Weekend Flashback Review – APB Reloaded

Originally posted February 14th 2012

Something a bit different this week, APB Reloaded is the free-to-play resurrection of the originally Scottish developed APB. A GTA MMO before GTA Online, APB was Realtime Worlds next title after Crackdown, and it had a good premise. Unofortunately, after it was picked up and rebranded, it suffered from pay-to-win weapons, and repetitiveness. While it has evolved a lot over the years, it’s still going. I don’t know how the game stands currently, but if it’s still getting updated then surely there’s a dedicated fanbase that enjoy the game enough to keep it alive. At least now it stands as a monument to a Scottish Developer that had trouble staying afloat.

Not many games get a new lease of life after they die a death. Especially if their creators end up having to disband after the game itself fails.APB: Reloaded is the re-release of the original Realtime Worlds game now under the watchful eye of Gamers First. Although at first glance it looks almost identical, a lot of work has gone in to give this game it’s second wind. The question being was it successful or was it doomed from the start.

The first thing you come across in Reloaded is the fact that it’s no longer subscription based. Gamers First have elected to try out the Free-to-Play model, allowing for anyone to download the game and try it. This, so far, has been a popular assessment, with it’s release on Steam giving them around three million players in the first week. So what do you pay for? Why, weapons, of course. There’s also a “premium” account you can purchase, which increases faction standing and money rewards at the end of missions, as well as unlocking decals, symbols and other things more frequently.

Unfortunately, the Premium is where the system works, while the weapons you can buy kind of break the game. Though you only really rent the weapons (Some you can buy permanently for a larger sum of “g1 points”) the ones you pay for are overpowered and unbalance the game entirely. Some even stripping down the weaknesses of some weapons, for example, a high powered sniper rifle that doesn’t slow you down, is silenced and can be fired from a vehicle. A lot of these weapons have been dubbed “Pay to Win” and it’s obvious why, as the teams with these guns tend to be on the winning side the majority of the time.
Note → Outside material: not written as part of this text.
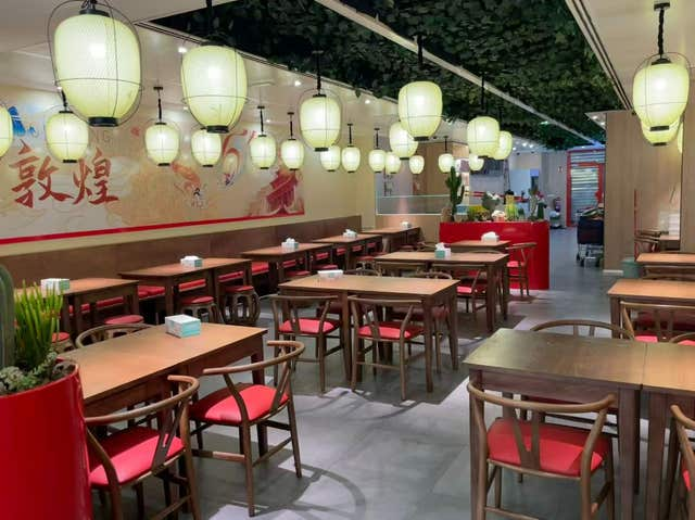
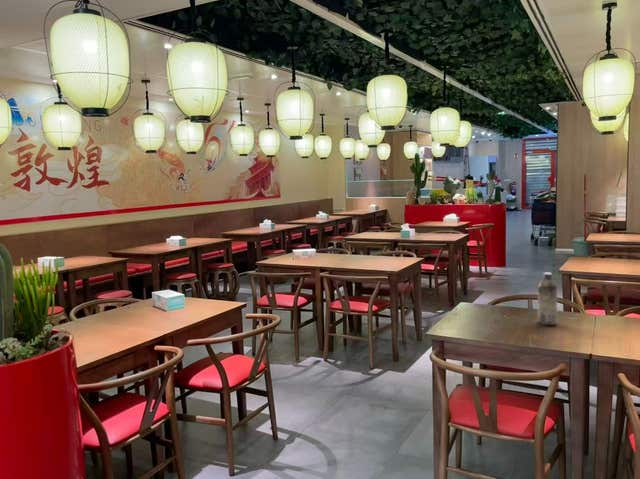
+ water bottle [537,272,558,326]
The other changes that have taken place have mainly been focused around the god awful balancing in the first release. Though it can be bad with the weapons mentioned previously, after the initial grind for your first new gun, the game can be fairly fun and challenging without feeling unfair. The matchmaking system works well around 75% of the time and matches you with some fun opponents, and if they get too difficult, backup is offered allowing for larger and more chaotic matches.

Progression has had some slight altering too, with weapons, vehicles and enhancements unlocking slightly differently, though this will only be noticeable to those who did play a lot of the game before and after the change. Further updates that come out semi-regularly also tweak the balance of things here and there and it’s clear the developer is keen on supporting this game thoroughly.
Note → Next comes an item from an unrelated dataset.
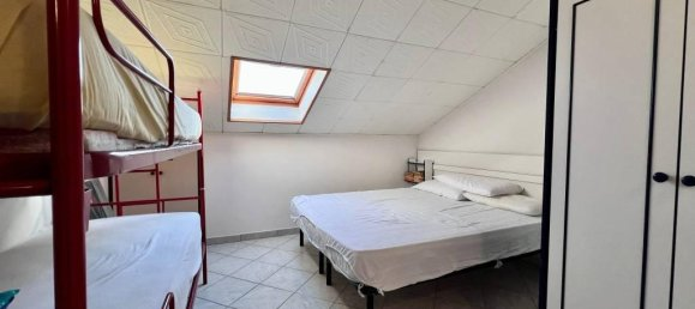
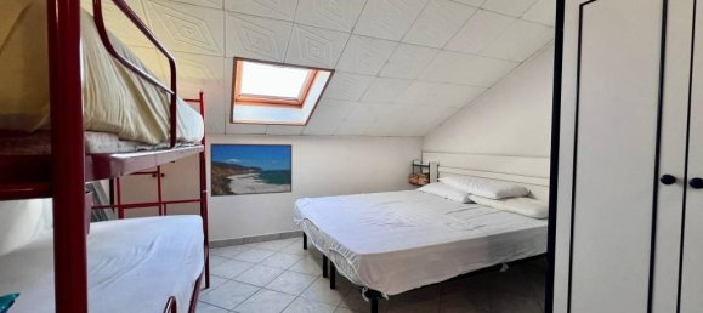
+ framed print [209,142,293,198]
Gamers First do have another problem on their hands: Cheaters and hackers are commonplace on some servers, with aim-assists and other silly advantages players give themselves. You will be bound to run across at least one team ‘at it’ in a few hours of play, and it can be disconcerting after you lose to someone obviously not playing by the rules. They do handle this well, however, as they include a recording feature that allows you to record proof of their antics and report the culprits directly to Gamers First. It doesn’t stop the problem, but it’s one way of fighting it.
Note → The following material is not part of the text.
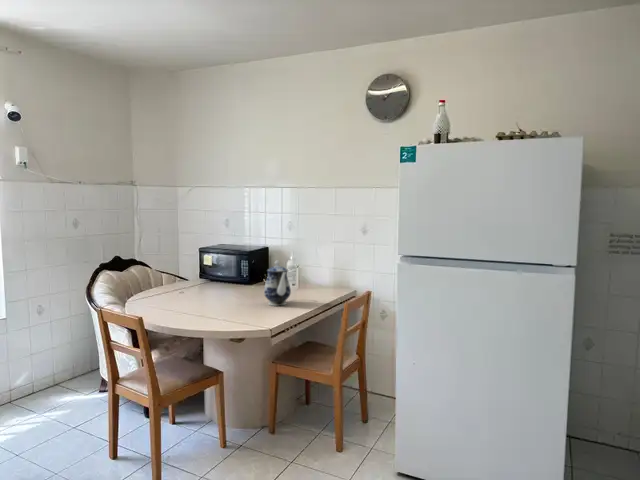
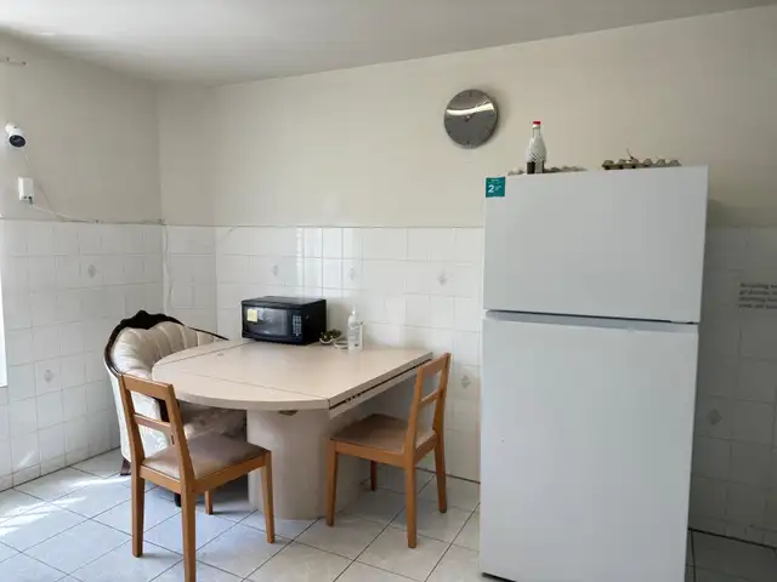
- teapot [263,259,292,307]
However, the game is still incredibly fun when played with friends. Getting a group together (unfortunately limited to four people, although the matches themselves are not) and cruising around waiting for missions to start is pretty enjoyable. It also enhances the team aspect of the game, with communication and co-operation being key in the higher level skirmishes that take place. Even with some of the powerful weapons, team play can win out in the end.

Customization is also still the king in this game. All of the fantastically in-depth tools that Realtime Worlds created are intact here, allowing you (if you have symbols unlocked) to create a wide array of fantastic decals for clothing, cars and even large billboards to show off that you’re in the server. I even bought the Jazz Jackrabbit theme tune from the in-game marketplace that a player had created, and there’s many more familiar tunes out there for everyone to use.

All that being said, if you wanted to try this game out for yourself you may not have much fun. Though if you bring a couple of mates in and actually communicate, then it could be worth giving it a try. It is free after all, and can lead to some very amusing things happening. It’s certainly not the greatest game out there, but you can do a lot worse. It’s just a shame that it’s not incredibly easy to recommend to everyone after I personally have spent almost 90 hours playing it on Steam. It needs improvement, but it’s getting there. Slowly.